Records contained in a dataset:
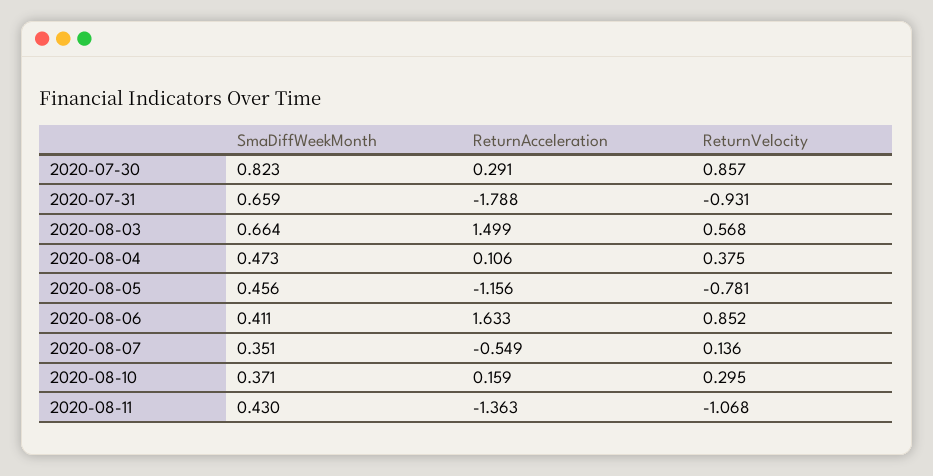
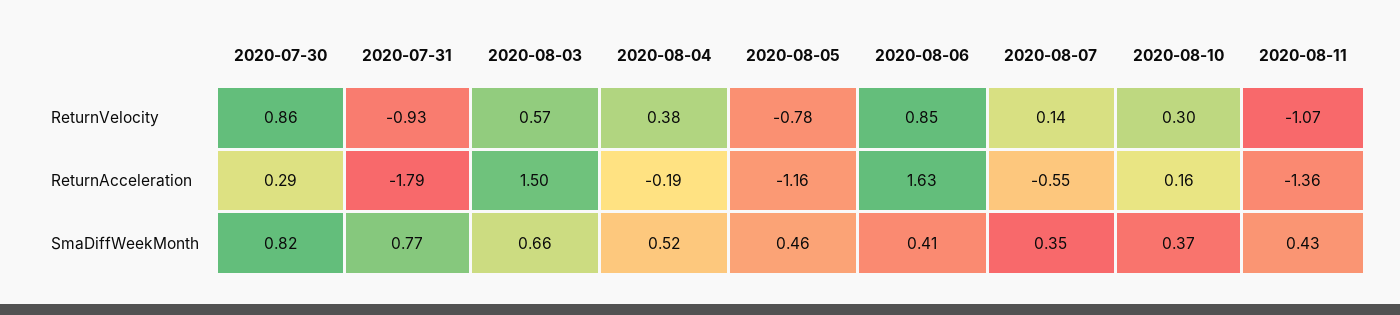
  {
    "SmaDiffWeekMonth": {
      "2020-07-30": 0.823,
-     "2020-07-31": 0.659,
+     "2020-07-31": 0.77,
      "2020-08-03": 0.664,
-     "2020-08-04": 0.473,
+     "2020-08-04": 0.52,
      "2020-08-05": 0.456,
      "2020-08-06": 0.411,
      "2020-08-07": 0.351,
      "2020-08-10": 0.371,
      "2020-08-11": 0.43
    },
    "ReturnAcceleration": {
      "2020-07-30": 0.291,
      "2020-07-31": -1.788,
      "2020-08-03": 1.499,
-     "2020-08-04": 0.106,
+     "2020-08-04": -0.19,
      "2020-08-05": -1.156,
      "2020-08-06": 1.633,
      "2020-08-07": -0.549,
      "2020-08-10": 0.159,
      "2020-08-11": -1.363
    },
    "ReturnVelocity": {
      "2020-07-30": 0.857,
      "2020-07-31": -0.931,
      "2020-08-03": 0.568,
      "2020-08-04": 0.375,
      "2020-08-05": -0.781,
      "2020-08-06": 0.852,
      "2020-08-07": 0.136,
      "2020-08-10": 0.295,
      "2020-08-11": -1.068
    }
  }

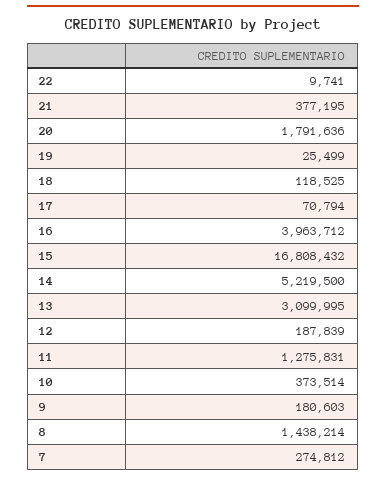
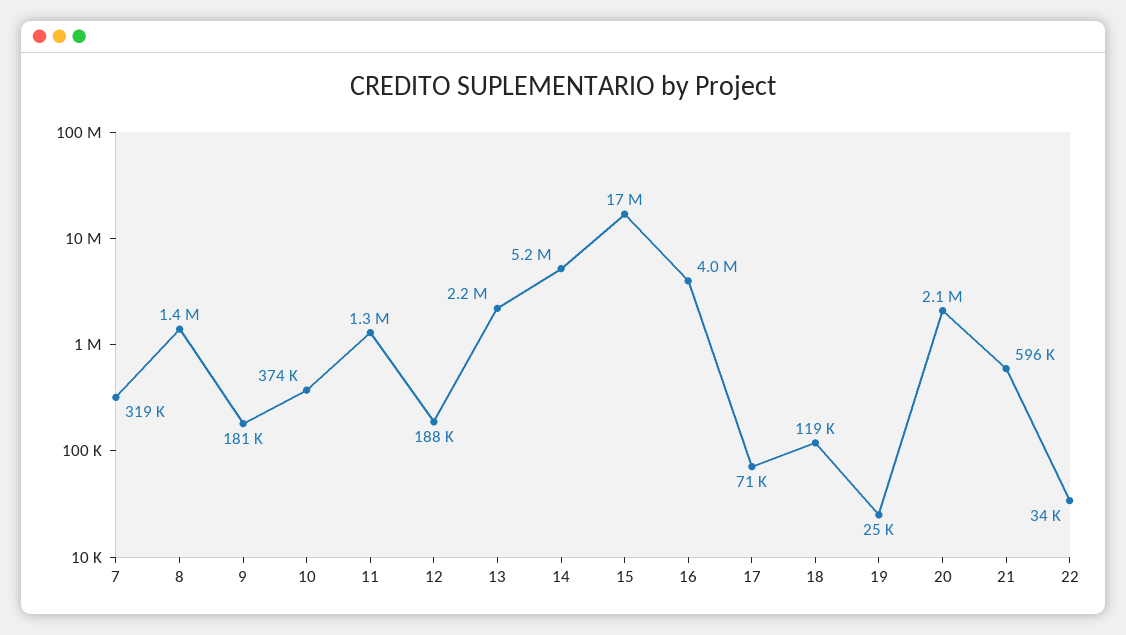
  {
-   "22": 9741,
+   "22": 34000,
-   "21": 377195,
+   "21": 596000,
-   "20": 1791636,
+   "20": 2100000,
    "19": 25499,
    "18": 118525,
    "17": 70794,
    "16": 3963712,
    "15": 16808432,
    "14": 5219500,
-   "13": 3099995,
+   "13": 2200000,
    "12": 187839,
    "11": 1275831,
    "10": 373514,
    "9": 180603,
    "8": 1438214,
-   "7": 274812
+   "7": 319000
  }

Problem:
Please transcribe each entry exactly, but skip any picture it holds.

Completed task:
  {
    "SmaDiffWeekMonth": {
      "2020-07-30": 0.823,
-     "2020-07-31": 0.659,
+     "2020-07-31": 0.77,
      "2020-08-03": 0.664,
-     "2020-08-04": 0.473,
+     "2020-08-04": 0.52,
      "2020-08-05": 0.456,
      "2020-08-06": 0.411,
      "2020-08-07": 0.351,
      "2020-08-10": 0.371,
      "2020-08-11": 0.43
    },
    "ReturnAcceleration": {
      "2020-07-30": 0.291,
      "2020-07-31": -1.788,
      "2020-08-03": 1.499,
-     "2020-08-04": 0.106,
+     "2020-08-04": -0.19,
      "2020-08-05": -1.156,
      "2020-08-06": 1.633,
      "2020-08-07": -0.549,
      "2020-08-10": 0.159,
      "2020-08-11": -1.363
    },
    "ReturnVelocity": {
      "2020-07-30": 0.857,
      "2020-07-31": -0.931,
      "2020-08-03": 0.568,
      "2020-08-04": 0.375,
      "2020-08-05": -0.781,
      "2020-08-06": 0.852,
      "2020-08-07": 0.136,
      "2020-08-10": 0.295,
      "2020-08-11": -1.068
    }
  }

  {
-   "22": 9741,
+   "22": 34000,
-   "21": 377195,
+   "21": 596000,
-   "20": 1791636,
+   "20": 2100000,
    "19": 25499,
    "18": 118525,
    "17": 70794,
    "16": 3963712,
    "15": 16808432,
    "14": 5219500,
-   "13": 3099995,
+   "13": 2200000,
    "12": 187839,
    "11": 1275831,
    "10": 373514,
    "9": 180603,
    "8": 1438214,
-   "7": 274812
+   "7": 319000
  }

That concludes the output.